PERCHE’

DI CLAUDIO KHALED SER

 

Un tratto di costa compresa tra Oudhef e Ketana, con al centro GABES, alle spalle il deserto, meta preferita dai turisti che vogliono scoprire la Tunisia di ieri.

Matmata coi suoi crateri-casa, Ghomrassen, Kebili e Tozeur per assaporare l’esotico arabo.
E’ da qui che partono le barche per Lampedusa.
I “passeur” si sono spinti più a sud di Sfax per sfuggire ai controlli (???) della Brigade tunisina.
Pochi km, circa 150, separano queste coste dalla Libia.
Ma poi c’é il confine con l’Algeria e il passaggio di El Oued da dove transitano i Migranti.
Attraversano la “terra di pietre” ed arrivano a Gabes.
Prendono una barca e salpano.
Aspettano pazientemente il loro turno, in gruppi di 15/20 Persone, accampati tra i cespugli, nascosti allo sguardo non solo della Polizia, ma soprattutto dei tunisini che mal sopportano queste presenze.
Sono molto guardinghi, restii a farsi avvicinare.
Temono d’essere condotti in qualche “campo” e di veder sfumare il sogno europeo.
Anche aiutarli é un problema, scappano appena vedono un’auto, anche se porta lo stemma della Mezzaluna Rossa.
C’é un solo campo da queste parti, a Choucha, nel governatorato di Medenine, ma é stato chiuso dall’UNHCR nonostante ancora ospiti decine di Persone fuggite dalla Libia al tempo della guerra contro Gheddafi.
Quindi, nessun riparo “autorizzato” e che comunque non sarebbe d’aiuto perché, come ho detto, i Migranti non entrerebbero di loro spontanea volontà.
Il problema é sempre lo stesso : COSA FARE.

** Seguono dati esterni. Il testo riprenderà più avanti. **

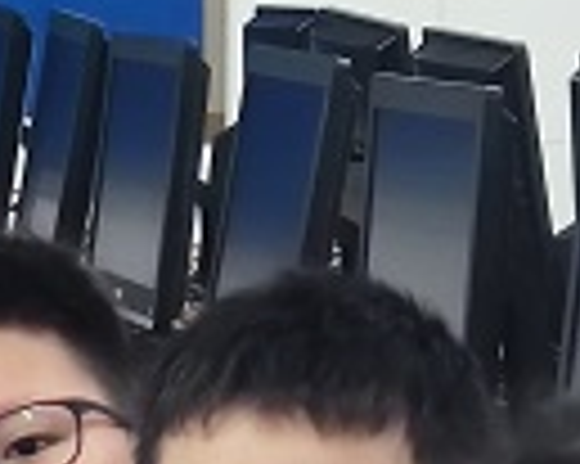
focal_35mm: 340
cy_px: -176
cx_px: -697
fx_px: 5832
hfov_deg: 5.5
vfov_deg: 4.5
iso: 415
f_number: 1.69
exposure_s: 1/100
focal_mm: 6.72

E la risposta, purtroppo, sempre la stessa, NIENTE.
Si può solo fornire acqua, un po’ di cibo, curare le ferite ai piedi sanguinanti, latte per i bambini, qualche coperta per la notte quando la temperatura s’abbassa e tira un vento “freddo” dal deserto.
Niente altro.
Un senso d’impotenza che ci avvolge e dal quale non riusciamo ad uscirne.
Abbiamo chiesto aiuto, raccontando alle poche “autorità” disposte ad ascoltarci, delle enormi difficoltà incontrate……

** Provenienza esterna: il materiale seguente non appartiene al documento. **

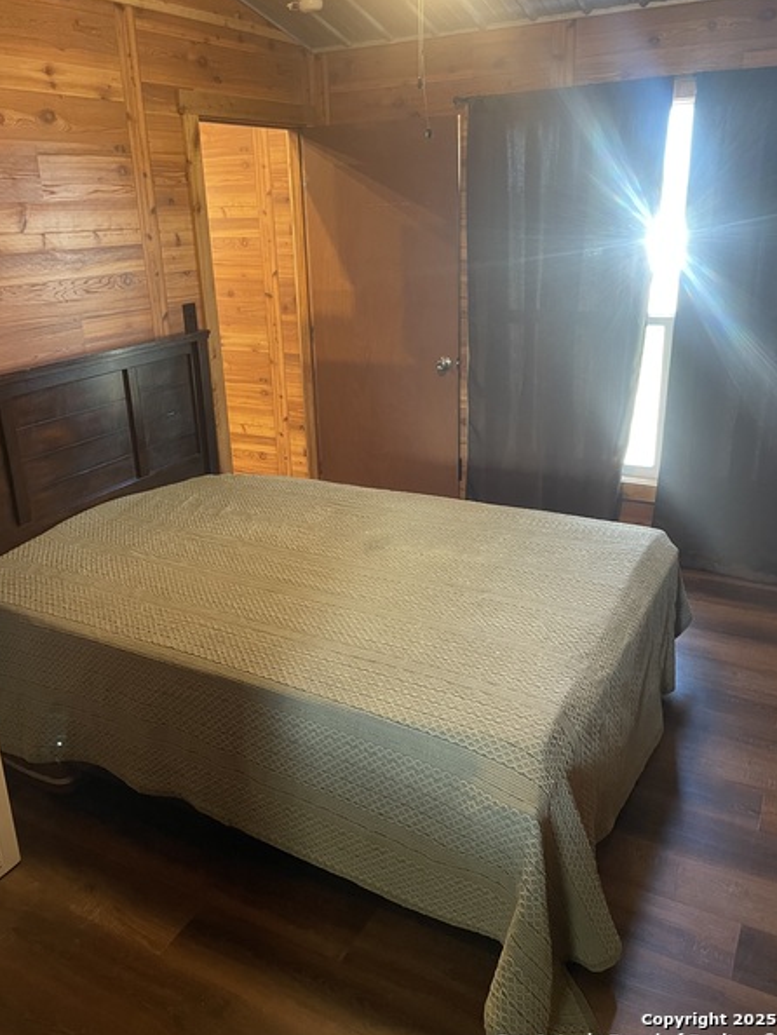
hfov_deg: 49.7
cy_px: 493
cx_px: 362
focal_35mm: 28
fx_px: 837
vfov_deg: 63.4
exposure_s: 1/40
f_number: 1.6
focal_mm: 4.2
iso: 320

“Eh oui c’est un probléme” …….
e ci hanno messo alla porta.
Grazie, che era un problema lo sapevamo da soli.
Che in Tunisia ci sia da mesi la “crisi del pane” già lo sapete.

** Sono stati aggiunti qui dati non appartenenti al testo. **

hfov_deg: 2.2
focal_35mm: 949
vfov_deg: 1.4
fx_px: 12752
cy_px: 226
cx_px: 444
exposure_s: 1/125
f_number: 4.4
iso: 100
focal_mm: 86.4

Non ne abbiamo da dare ai Migranti e non possiamo ovviamente dar loro pasta o riso.
Come e dove la cuociono?
Cercheremo d’attrezzare delle cucine da campo, qualche tenda per dare assistenza sanitaria ai casi più gravi, ma sinceramente,
in queste condizioni come possiamo renderci utili ?
Per assurdo ci auguriamo che possano raggiungere quanto prima la costa, salire su di una barca e partire.
Non sarà la fine del loro calvario, ma del nostro certamente si.
Non vedremo più gente stremata, arrancare, appoggiarsi l’un l’altro per sorreggersi e continuare a camminare.
Non vedremo più bambini piangere ininterrottamente per la fame o la sete, donne allo stremo, trascinare sacchi con le poche cose che son riuscite a salvare dalla vita di ieri.
E soprattutto non guarderemo più negli occhi questi uomini che con lo sguardo ci domandano “PERCHE’ “.la vita ha riservato loro questo drammatico destino.
Chi ha la risposta si faccia avanti.